Find the least common denominator of \( \frac{2}{7 x-14} \) and \( \frac{x}{3 x-6} \) \( \square \)

To find the least common denominator (LCD) of the fractions \( \frac{2}{7x-14} \) and \( \frac{x}{3x-6} \), we first need to factor the denominators. The first denominator \( 7x - 14 \) can be factored as: \[ 7(x - 2) \] The second denominator \( 3x - 6 \) can be factored as: \[ 3(x - 2) \] Now, we identify the factors from both denominators: - From \( 7(x-2) \), we have \( 7 \) and \( (x-2) \). - From \( 3(x-2) \), we have \( 3 \) and also \( (x-2) \).
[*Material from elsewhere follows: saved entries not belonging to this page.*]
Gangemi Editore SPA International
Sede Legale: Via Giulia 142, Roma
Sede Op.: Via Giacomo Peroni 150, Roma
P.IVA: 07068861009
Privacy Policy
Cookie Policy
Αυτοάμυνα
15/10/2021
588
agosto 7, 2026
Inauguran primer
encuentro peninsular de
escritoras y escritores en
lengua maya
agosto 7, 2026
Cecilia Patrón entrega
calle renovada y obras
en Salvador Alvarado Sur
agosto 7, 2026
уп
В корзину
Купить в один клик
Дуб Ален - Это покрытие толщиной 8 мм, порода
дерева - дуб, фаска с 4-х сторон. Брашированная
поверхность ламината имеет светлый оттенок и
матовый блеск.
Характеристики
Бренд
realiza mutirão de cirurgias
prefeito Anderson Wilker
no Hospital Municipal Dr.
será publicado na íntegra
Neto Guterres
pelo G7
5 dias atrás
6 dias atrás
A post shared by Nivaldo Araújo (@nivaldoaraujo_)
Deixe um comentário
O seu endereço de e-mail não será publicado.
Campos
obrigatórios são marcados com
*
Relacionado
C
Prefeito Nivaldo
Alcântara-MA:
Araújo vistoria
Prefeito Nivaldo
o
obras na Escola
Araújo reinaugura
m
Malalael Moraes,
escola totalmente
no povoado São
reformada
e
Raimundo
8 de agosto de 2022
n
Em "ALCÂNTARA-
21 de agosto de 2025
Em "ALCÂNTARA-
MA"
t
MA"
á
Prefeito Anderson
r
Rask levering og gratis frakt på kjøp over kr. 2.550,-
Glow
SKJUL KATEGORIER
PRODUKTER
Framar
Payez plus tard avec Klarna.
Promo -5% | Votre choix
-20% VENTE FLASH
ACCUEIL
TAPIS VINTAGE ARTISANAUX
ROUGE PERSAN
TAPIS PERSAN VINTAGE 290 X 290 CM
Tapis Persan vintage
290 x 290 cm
To find the LCD, we take the highest power of each unique factor: - The highest power of \( 7 \) is \( 7^1 \). - The highest power of \( 3 \) is \( 3^1 \). - The factor \( (x - 2) \) appears in both denominators, so we take \( (x - 2)^1 \). Thus, the least common denominator is: \[ LCD = 7 \times 3 \times (x - 2) = 21(x - 2) \] So the least common denominator of \( \frac{2}{7x-14} \) and \( \frac{x}{3x-6} \) is \( 21(x - 2) \).